++++ Provided data
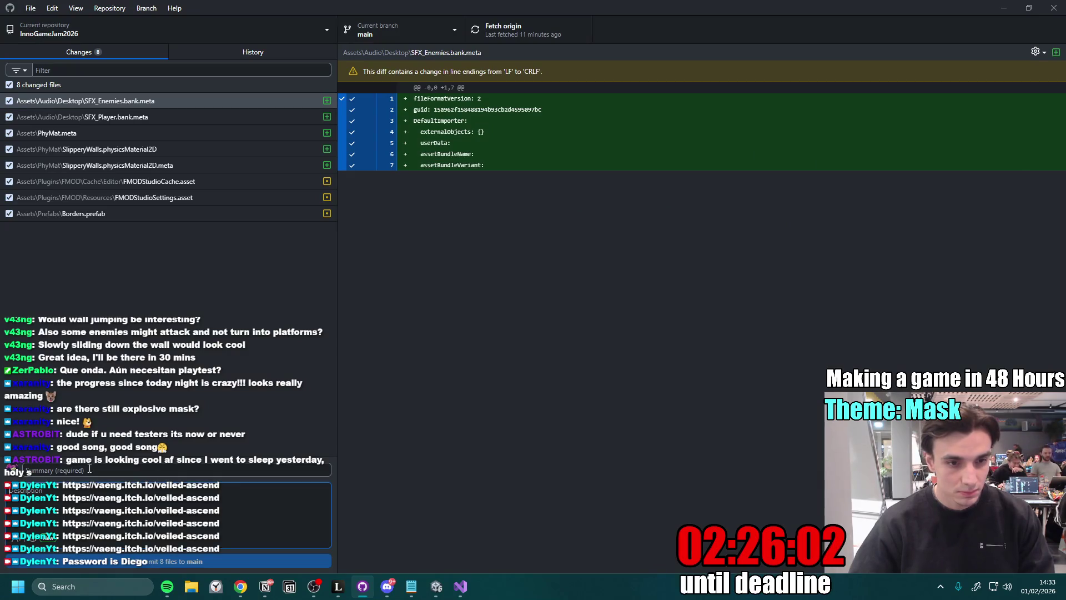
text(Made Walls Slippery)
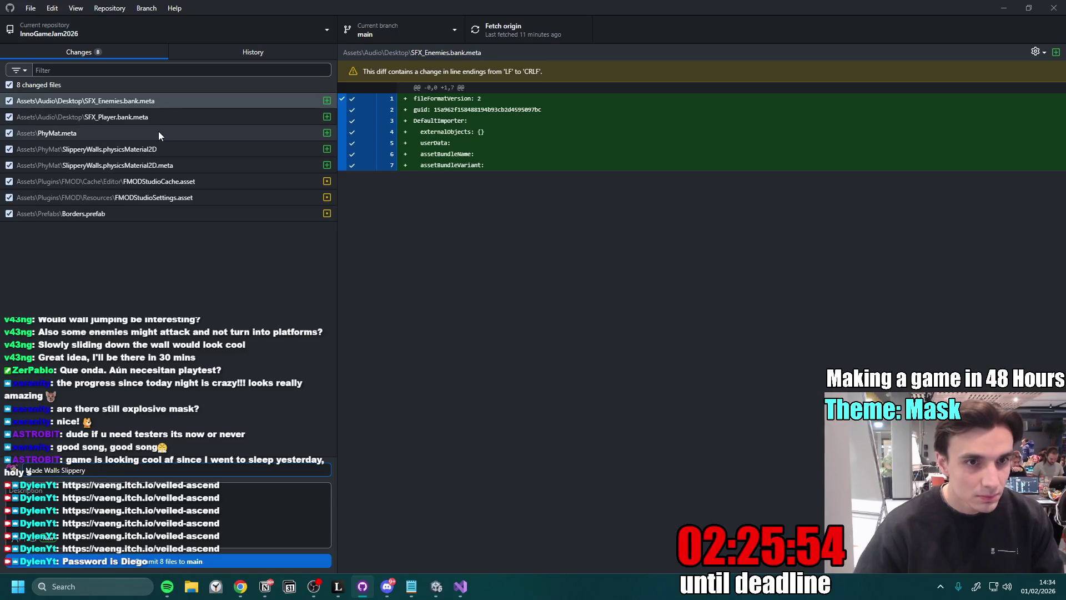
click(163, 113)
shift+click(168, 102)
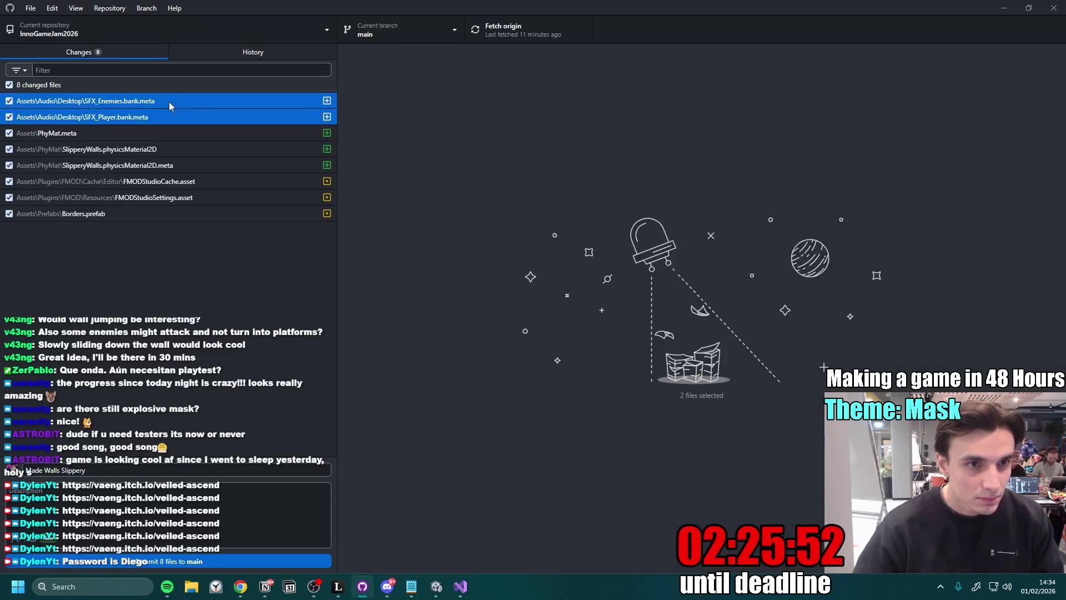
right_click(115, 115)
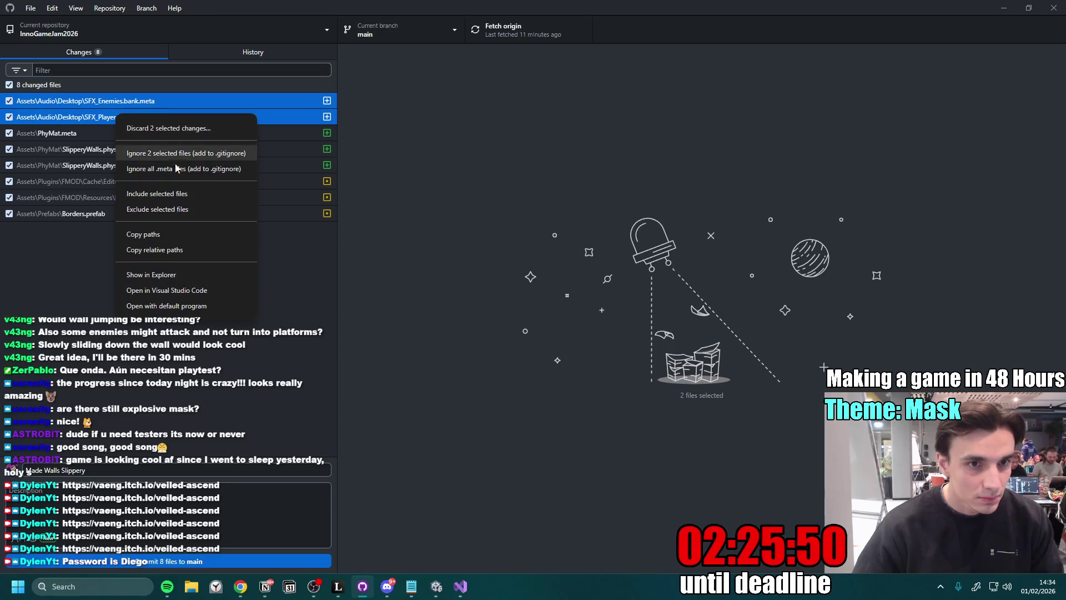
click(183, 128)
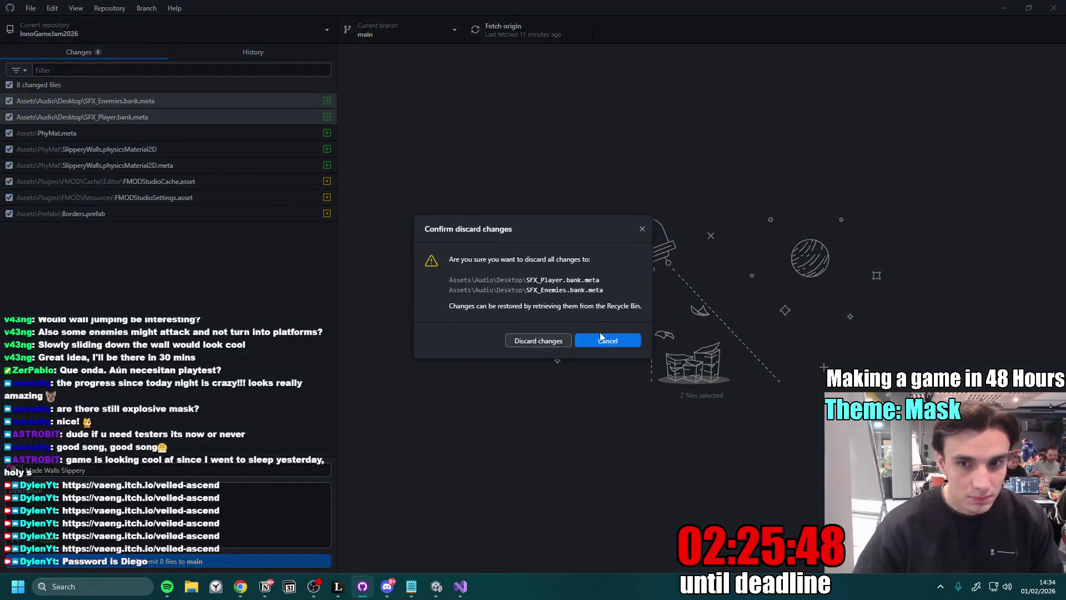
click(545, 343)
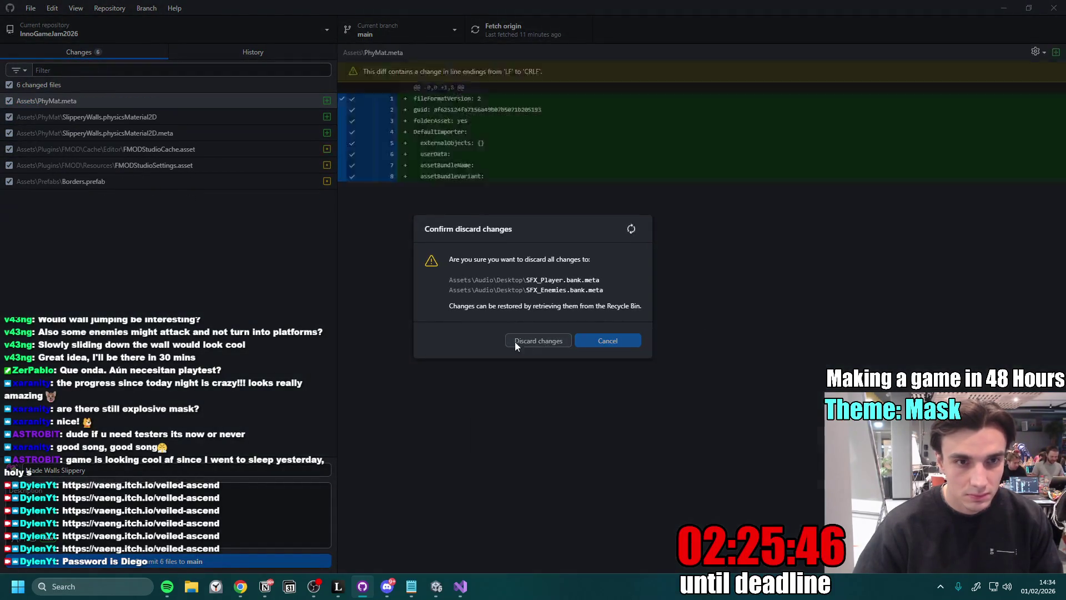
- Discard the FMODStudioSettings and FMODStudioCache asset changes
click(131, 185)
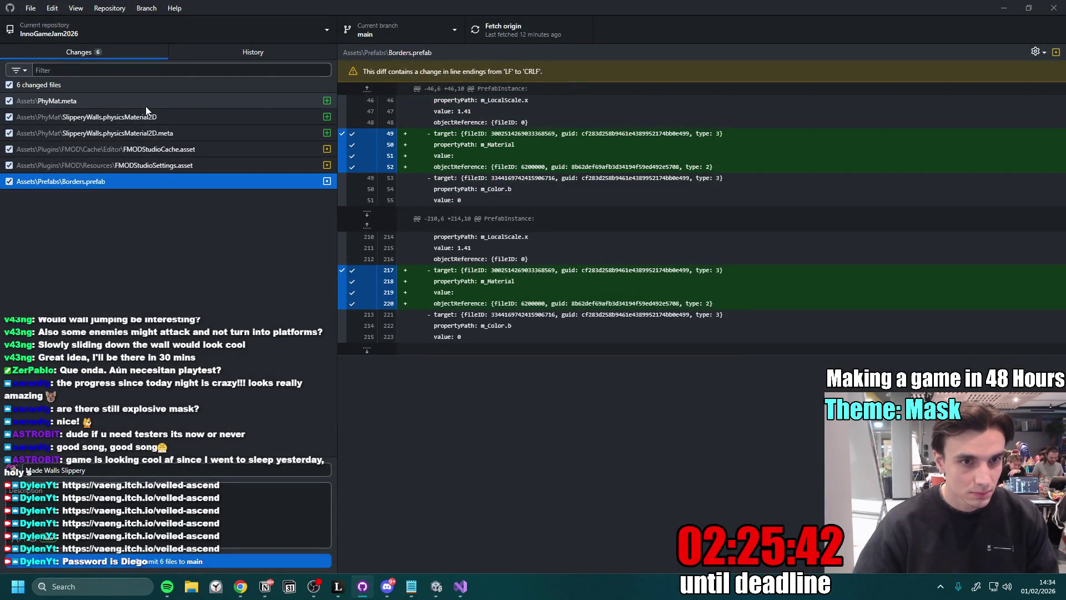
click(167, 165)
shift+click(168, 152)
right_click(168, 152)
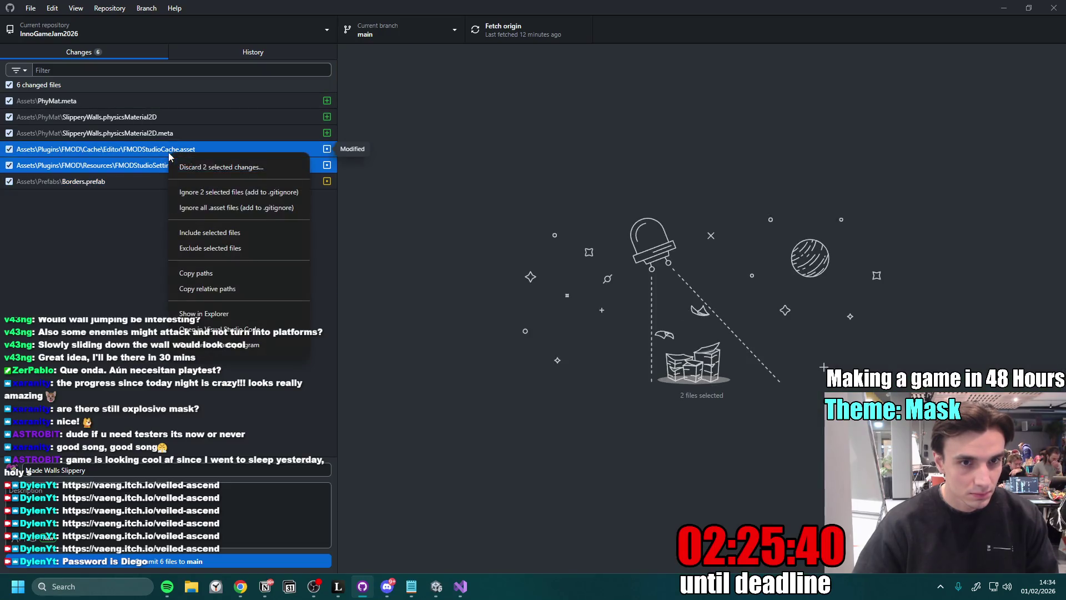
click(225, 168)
++++++++
**About this exercise:**
Every line in the data above that contains the word "shift" counts; report how many there are and nothing more.

**Answer box:**
2